Redox signal-mediated sensitization of transient receptor potential melastatin 2 (TRPM2) to temperature affects macrophage functions

Abstract

The ability to sense temperature is essential for organism survival and efficient metabolism. Body temperatures profoundly affect many physiological functions, including immunity. Transient receptor potential melastatin 2 (TRPM2) is a thermosensitive, Ca²⁺-permeable cation channel expressed in a wide range of immunocytes. TRPM2 is activated by adenosine diphosphate ribose and hydrogen peroxide (H₂O₂), although the activation mechanism by H₂O₂ is not well understood. Here we report a unique activation mechanism in which H₂O₂ lowers the temperature threshold for TRPM2 activation, termed “sensitization,” through Met oxidation and adenosine diphosphate ribose production. This sensitization is completely abolished by a single mutation at Met-214, indicating that the temperature threshold of TRPM2 activation is regulated by redox signals that enable channel activity at physiological body temperatures.
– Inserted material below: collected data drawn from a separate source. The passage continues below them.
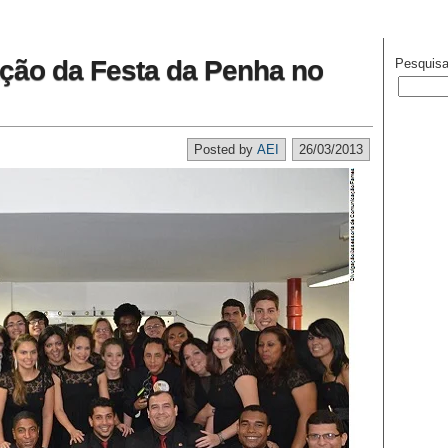
ção da Festa da Penha no
Pesquisa
Posted by
AEI
26/03/2013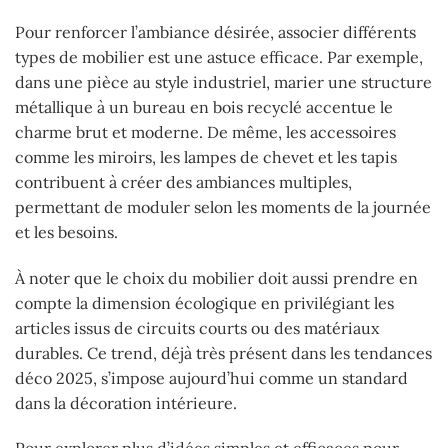
Pour renforcer l’ambiance désirée, associer différents
types de mobilier est une astuce efficace. Par exemple,
dans une pièce au style industriel, marier une structure
métallique à un bureau en bois recyclé accentue le
charme brut et moderne. De même, les accessoires
comme les miroirs, les lampes de chevet et les tapis
contribuent à créer des ambiances multiples,
permettant de moduler selon les moments de la journée
et les besoins.
À noter que le choix du mobilier doit aussi prendre en
compte la dimension écologique en privilégiant les
articles issus de circuits courts ou des matériaux
durables. Ce trend, déjà très présent dans les tendances
déco 2025, s’impose aujourd’hui comme un standard
dans la décoration intérieure.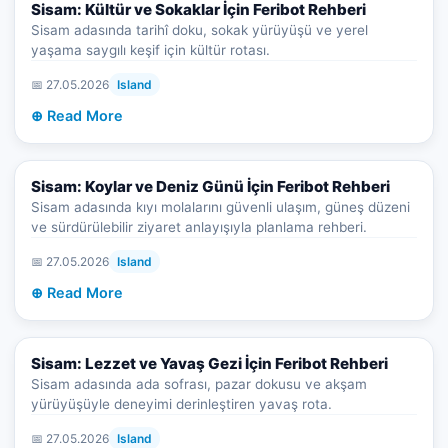
Sisam: Kültür ve Sokaklar İçin Feribot Rehberi
Sisam adasında tarihî doku, sokak yürüyüşü ve yerel
yaşama saygılı keşif için kültür rotası.
📅 27.05.2026
Island
⊕ Read More
Sisam: Koylar ve Deniz Günü İçin Feribot Rehberi
Sisam adasında kıyı molalarını güvenli ulaşım, güneş düzeni
ve sürdürülebilir ziyaret anlayışıyla planlama rehberi.
📅 27.05.2026
Island
⊕ Read More
Sisam: Lezzet ve Yavaş Gezi İçin Feribot Rehberi
Sisam adasında ada sofrası, pazar dokusu ve akşam
yürüyüşüyle deneyimi derinleştiren yavaş rota.
📅 27.05.2026
Island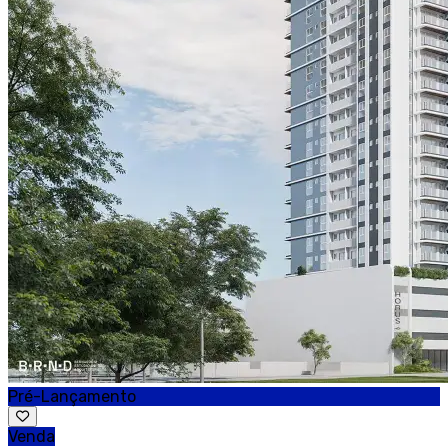
Pré-Lançamento
Venda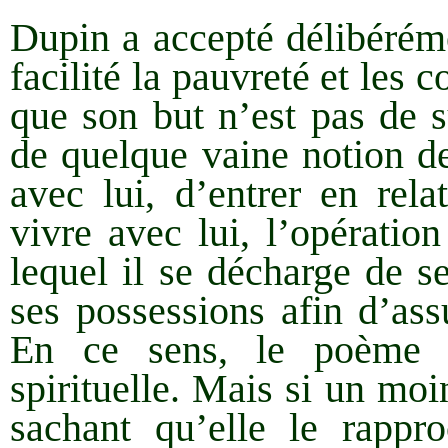
Dupin a accepté délibérémen
facilité la pauvreté et les
que son but n’est pas de 
de quelque vaine notion de
avec lui, d’entrer en rela
vivre avec lui, l’opératio
lequel il se décharge de s
ses possessions afin d’ass
En ce sens, le poème e
spirituelle. Mais si un mo
sachant qu’elle le rapp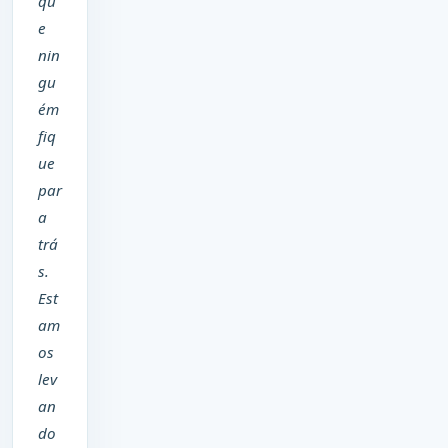
qu
e
nin
gu
ém
fiq
ue
par
a
trá
s.
Est
am
os
lev
an
do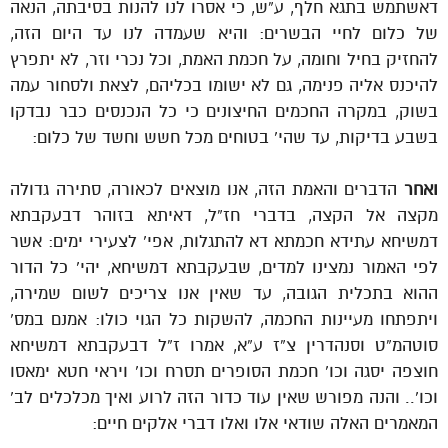
דאשתמש בתגא חלף, ע”ש, כי אסרו לנו להנות בסיבתה, הנאה
של כלום לחיי הבשרים: והיא שעמדה לנו עד היום הזה,
להחזיק בחיל וחומה, על חכמת האמת, וכל נכרי וזר, לא יתפרץ
להיכנס אליה פנימה, גם לא ישומו בכליהם, לצאת ולסחור עמה
בשוק, במקרה החכמים החיצונים כי כל הנכנסים כבר נבדקו
בשבע בדיקות, עד שהי’ בטוחים מכל חשש וחשד של כלום:
ואחר
הדברים והאמת הזה, אנו מוצאים לכאורה, סתירה גדולה
מקצה אל הקצה, בדברי חז”ל, דאיתא בזוהר דבעקבתא
דמשיחא עתידא חכמתא דא להתגלות, אפי’ לצעירי ימים: אשר
לפי האמור נמצינו למדים, שבעקבתא דמשיחא, יהי’ כל הדור
ההוא בתכלית הגובה, עד שאין אנו צריכים לשום שמירה,
ויתפתחו מעיינות החכמה, להשקות כל הגוי כולו: אמנם במס’
סוטהמ”ט וסנהדרין צ”ז ע”א, אמרו ז”ל דבעקבתא דמשיחא
חוצפה יסגה וכו’ חכמת הסופרים תסרח וכו’ ויראי חטא ימאסו
וכו’.. והנה מפורש שאין עוד כדור הזה לרוע ואיך מכלכלים לב’
המאמרים האלה שודאי אלו ואלו דברי אלקים חיים: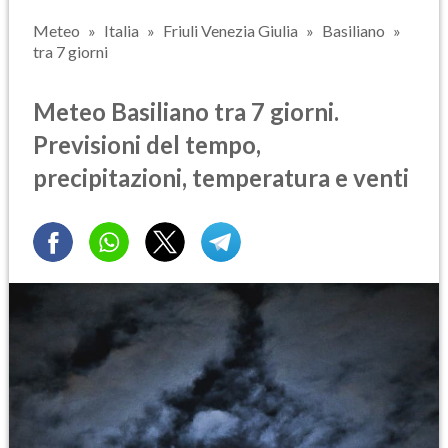
Meteo
Italia
Friuli Venezia Giulia
Basiliano
tra 7 giorni
Meteo Basiliano tra 7 giorni.
Previsioni del tempo,
precipitazioni, temperatura e venti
Loss of TRPM2 attenuates zymosan-evoked macrophage functions, including cytokine release and fever-enhanced phagocytic activity. These findings suggest that redox signals sensitize TRPM2 downstream of NADPH oxidase activity and make TRPM2 active at physiological body temperature, leading to increased cytosolic Ca²⁺ concentrations. Our results suggest that TRPM2 sensitization plays important roles in macrophage functions.